I'm using a IntelMPI with PBS.
When I send a SIGTERM signal using qdel to my job mpirun exits immediatly and my program that is called by mpirun has no time to finish its cleanup work.
if [ x$PBS_ENVIRONMENT != x ]; then
trap "" SIGTERM
in my ~/.profile to prevent any shell from exiting when it gets the SIGTERM)
How can I tell IntelMPI's mpirun not to exit on SIGTERM?
Thanks for posting here.
Personnally I don't understand why you need to send SIGTERM and execute cleanup code.
Anyway, I've tried to kill mpirun (it was SIGKILL really instead of SIGTERM, but I think it is not so important):
[user1@mpiserver100 spawn1]$ mpirun -r ssh -f mpd.hosts -n 2 IMB-MPI1 > out_IMB
From another console:
[user1@mpiserver100 spawn1]$ ps xf
PID TTY STAT TIME COMMAND
20989 pts/0 Ss 0:00 -bash
23276 pts/0 R+ 0:00 _ ps xf
14865 pts/6 Ss+ 0:00 -bash
23269 pts/0 S 0:00 python /user1/intel/impi/4.0/intel64/bin/mpiexec -n 2 IMB-MPI1
23270 pts/0 Z 0:00 _ [sh]
23255 ? S 0:00 python /user1/intel/impi/4.0/intel64/bin/mpd.py --ncpus=1 --myhost=mpiserver100 -e -d -s 2
23271 ? S 0:00 _ python /user1/intel/impi/4.0/intel64/bin/mpd.py --ncpus=1 --myhost=mpiserver100 -e -d -s 2
23274 ? R 0:09 | _ IMB-MPI1
23272 ? S 0:00 _ python /user1/intel/impi/4.0/intel64/bin/mpd.py --ncpus=1 --myhost=mpiserver100 -e -d -s 2
23273 ? R 0:09 _ IMB-MPI1
So, you can see that mpiexec and application itself are still running. mpirun doesn't send signals further.
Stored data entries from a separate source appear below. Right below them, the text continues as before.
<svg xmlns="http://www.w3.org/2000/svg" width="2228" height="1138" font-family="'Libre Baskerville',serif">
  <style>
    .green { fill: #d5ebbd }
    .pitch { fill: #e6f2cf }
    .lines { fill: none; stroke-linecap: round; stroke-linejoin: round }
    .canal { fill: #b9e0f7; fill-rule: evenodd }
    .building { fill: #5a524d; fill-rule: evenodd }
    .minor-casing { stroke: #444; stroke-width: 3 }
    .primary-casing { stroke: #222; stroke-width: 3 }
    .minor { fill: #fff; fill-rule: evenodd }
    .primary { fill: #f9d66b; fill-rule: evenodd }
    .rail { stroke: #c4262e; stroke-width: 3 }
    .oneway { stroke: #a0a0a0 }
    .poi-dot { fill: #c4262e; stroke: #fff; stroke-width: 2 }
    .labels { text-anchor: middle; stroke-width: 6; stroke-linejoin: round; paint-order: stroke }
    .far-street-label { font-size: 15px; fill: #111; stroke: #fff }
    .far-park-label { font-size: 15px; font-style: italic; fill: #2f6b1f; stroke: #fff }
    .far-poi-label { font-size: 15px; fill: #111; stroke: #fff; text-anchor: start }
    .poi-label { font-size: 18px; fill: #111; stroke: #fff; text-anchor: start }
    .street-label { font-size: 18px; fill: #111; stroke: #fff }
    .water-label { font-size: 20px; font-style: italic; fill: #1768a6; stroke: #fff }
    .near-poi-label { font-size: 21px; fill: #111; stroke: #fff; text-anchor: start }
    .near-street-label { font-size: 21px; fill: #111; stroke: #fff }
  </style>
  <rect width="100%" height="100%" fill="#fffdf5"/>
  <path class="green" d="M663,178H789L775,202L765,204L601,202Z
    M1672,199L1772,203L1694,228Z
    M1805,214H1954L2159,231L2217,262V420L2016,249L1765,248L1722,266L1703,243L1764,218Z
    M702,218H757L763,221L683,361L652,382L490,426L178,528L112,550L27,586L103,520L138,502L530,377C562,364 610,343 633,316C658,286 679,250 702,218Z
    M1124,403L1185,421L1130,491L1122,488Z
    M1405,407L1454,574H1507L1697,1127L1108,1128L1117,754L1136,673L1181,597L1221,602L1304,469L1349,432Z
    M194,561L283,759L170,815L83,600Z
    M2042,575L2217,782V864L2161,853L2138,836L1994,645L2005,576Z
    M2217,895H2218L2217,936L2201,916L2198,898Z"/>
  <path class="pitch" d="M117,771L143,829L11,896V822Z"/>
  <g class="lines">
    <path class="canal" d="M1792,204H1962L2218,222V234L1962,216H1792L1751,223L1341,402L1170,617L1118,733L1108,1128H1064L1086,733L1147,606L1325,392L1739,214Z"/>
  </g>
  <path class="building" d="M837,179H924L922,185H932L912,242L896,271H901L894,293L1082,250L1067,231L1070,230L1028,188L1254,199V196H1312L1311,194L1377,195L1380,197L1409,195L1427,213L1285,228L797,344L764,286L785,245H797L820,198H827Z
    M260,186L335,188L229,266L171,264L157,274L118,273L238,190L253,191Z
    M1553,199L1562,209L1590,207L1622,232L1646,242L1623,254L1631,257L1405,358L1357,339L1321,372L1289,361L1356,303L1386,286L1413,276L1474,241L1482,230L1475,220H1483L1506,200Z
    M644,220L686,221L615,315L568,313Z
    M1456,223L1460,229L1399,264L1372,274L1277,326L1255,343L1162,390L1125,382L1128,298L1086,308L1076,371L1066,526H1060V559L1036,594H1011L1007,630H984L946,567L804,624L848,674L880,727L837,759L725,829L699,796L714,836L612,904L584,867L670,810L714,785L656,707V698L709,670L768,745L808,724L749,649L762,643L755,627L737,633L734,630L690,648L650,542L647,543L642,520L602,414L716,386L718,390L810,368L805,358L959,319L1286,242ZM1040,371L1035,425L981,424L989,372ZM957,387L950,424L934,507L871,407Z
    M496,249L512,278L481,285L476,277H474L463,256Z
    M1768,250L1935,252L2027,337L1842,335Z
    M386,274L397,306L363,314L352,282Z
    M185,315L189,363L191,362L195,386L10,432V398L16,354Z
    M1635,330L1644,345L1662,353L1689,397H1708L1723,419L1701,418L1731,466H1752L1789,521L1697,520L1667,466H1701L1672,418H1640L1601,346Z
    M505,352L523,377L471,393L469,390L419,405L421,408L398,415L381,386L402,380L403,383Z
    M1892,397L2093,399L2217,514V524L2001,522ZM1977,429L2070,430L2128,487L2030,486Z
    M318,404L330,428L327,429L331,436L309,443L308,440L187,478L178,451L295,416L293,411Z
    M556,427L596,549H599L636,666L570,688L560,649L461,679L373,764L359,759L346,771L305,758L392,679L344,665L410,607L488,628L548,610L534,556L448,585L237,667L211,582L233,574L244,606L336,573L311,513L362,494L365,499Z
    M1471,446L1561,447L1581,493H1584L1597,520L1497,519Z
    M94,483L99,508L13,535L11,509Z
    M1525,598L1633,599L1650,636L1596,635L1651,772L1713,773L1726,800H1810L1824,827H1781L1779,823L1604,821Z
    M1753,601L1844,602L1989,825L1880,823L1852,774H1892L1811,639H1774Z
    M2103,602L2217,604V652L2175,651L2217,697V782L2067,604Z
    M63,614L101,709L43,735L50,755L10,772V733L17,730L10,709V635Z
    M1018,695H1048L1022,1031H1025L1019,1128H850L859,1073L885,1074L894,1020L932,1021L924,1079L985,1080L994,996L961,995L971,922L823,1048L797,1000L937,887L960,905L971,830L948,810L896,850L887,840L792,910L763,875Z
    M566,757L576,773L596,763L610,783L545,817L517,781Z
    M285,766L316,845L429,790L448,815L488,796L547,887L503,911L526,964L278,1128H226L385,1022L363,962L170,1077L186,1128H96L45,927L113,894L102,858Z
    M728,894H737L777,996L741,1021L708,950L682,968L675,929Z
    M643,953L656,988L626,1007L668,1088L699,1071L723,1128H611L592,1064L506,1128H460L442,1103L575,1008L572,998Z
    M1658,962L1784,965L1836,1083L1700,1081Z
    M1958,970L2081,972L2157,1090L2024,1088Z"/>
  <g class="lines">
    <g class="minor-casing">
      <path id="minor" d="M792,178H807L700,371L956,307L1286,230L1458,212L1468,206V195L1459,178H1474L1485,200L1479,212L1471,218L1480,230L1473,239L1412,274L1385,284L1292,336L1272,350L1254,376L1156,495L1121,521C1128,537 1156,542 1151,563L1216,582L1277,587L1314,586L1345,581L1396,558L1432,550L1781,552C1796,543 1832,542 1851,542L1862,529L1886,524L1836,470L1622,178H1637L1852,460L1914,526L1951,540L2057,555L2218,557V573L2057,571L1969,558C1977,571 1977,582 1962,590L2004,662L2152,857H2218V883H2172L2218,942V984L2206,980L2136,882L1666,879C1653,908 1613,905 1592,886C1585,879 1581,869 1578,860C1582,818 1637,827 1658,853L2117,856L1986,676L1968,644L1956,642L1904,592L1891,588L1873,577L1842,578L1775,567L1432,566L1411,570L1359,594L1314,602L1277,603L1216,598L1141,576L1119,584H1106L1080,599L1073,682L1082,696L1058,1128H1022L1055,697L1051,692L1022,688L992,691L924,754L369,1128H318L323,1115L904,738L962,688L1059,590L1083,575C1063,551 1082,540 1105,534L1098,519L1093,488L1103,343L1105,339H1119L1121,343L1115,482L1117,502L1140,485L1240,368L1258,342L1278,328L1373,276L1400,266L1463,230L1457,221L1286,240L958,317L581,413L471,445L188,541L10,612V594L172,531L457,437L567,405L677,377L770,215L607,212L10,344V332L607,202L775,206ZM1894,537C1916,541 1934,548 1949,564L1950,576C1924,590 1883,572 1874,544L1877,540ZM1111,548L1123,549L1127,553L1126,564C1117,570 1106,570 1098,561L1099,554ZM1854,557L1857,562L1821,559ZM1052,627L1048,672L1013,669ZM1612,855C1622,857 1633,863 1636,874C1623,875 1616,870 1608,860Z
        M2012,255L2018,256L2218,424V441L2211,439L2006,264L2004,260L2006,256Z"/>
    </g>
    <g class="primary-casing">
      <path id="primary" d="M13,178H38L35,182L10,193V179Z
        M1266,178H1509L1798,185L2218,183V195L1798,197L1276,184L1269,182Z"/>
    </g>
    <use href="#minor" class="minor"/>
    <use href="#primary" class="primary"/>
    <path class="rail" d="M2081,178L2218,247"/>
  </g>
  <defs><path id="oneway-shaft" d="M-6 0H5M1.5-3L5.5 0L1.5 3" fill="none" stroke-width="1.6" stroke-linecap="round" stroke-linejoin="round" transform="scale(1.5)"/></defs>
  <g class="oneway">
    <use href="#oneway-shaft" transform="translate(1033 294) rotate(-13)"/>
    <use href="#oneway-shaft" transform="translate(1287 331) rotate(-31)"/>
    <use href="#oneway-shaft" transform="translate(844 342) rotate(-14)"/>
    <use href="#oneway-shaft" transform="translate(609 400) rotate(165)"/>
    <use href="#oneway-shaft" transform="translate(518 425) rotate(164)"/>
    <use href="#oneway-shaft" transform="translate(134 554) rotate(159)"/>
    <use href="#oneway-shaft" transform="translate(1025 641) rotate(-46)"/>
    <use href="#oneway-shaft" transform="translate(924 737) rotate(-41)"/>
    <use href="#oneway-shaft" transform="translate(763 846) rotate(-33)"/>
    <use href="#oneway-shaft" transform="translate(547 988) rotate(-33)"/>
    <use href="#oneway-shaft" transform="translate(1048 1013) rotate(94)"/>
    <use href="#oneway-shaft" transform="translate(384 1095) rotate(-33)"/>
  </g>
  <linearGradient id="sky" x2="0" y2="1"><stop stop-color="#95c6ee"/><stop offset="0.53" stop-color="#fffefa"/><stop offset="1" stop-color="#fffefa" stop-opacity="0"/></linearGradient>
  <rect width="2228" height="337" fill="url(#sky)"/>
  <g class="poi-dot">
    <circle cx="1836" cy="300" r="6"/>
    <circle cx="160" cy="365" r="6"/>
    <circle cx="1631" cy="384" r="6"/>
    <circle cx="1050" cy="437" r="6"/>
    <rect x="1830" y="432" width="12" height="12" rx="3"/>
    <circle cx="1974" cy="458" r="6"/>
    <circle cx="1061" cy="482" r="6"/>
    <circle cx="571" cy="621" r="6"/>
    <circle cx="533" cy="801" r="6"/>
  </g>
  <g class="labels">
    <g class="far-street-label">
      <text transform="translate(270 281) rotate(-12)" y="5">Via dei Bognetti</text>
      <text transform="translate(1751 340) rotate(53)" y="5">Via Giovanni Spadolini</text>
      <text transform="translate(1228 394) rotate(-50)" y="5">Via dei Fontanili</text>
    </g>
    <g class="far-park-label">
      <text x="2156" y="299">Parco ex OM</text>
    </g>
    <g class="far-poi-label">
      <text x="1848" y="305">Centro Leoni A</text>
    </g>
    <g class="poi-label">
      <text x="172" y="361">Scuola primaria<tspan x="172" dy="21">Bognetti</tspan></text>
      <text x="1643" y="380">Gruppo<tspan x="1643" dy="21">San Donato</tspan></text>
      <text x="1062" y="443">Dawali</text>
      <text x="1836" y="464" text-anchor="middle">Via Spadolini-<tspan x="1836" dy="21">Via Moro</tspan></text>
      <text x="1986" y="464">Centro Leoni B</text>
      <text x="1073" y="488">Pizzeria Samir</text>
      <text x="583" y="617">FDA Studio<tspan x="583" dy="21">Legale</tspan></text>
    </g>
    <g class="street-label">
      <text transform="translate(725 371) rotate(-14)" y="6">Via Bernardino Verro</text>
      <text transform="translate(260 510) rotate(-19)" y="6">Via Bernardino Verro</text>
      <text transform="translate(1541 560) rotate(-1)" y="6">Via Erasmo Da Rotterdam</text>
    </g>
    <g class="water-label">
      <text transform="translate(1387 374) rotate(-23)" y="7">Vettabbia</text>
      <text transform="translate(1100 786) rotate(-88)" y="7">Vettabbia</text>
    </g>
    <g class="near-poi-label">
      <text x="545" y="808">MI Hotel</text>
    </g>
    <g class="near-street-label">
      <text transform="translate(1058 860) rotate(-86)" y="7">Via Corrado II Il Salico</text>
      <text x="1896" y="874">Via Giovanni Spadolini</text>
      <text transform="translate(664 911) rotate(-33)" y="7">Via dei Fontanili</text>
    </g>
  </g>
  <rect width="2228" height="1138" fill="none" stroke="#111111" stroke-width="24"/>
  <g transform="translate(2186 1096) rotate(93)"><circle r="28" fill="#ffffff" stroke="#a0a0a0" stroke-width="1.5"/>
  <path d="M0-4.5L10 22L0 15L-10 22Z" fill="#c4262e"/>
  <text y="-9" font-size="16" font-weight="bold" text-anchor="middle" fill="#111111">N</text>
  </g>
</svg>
Probably this is PBS responsible for the problem you mentioned - seems PBS can kill not only parent processes but all children as well. Could you tell me your version of PBS and I'll try to reproduce the problem.
I have the same problem
If I send SIGUSR1 it gets passed to the subproceesses they can save there state and shutdown cleanly.
If I send a SIGINT (Ctrl-C) mpirun exits and my processes get killed without being able to save state. How do I make mpirun signore all signals and pass them on to the subprocesses?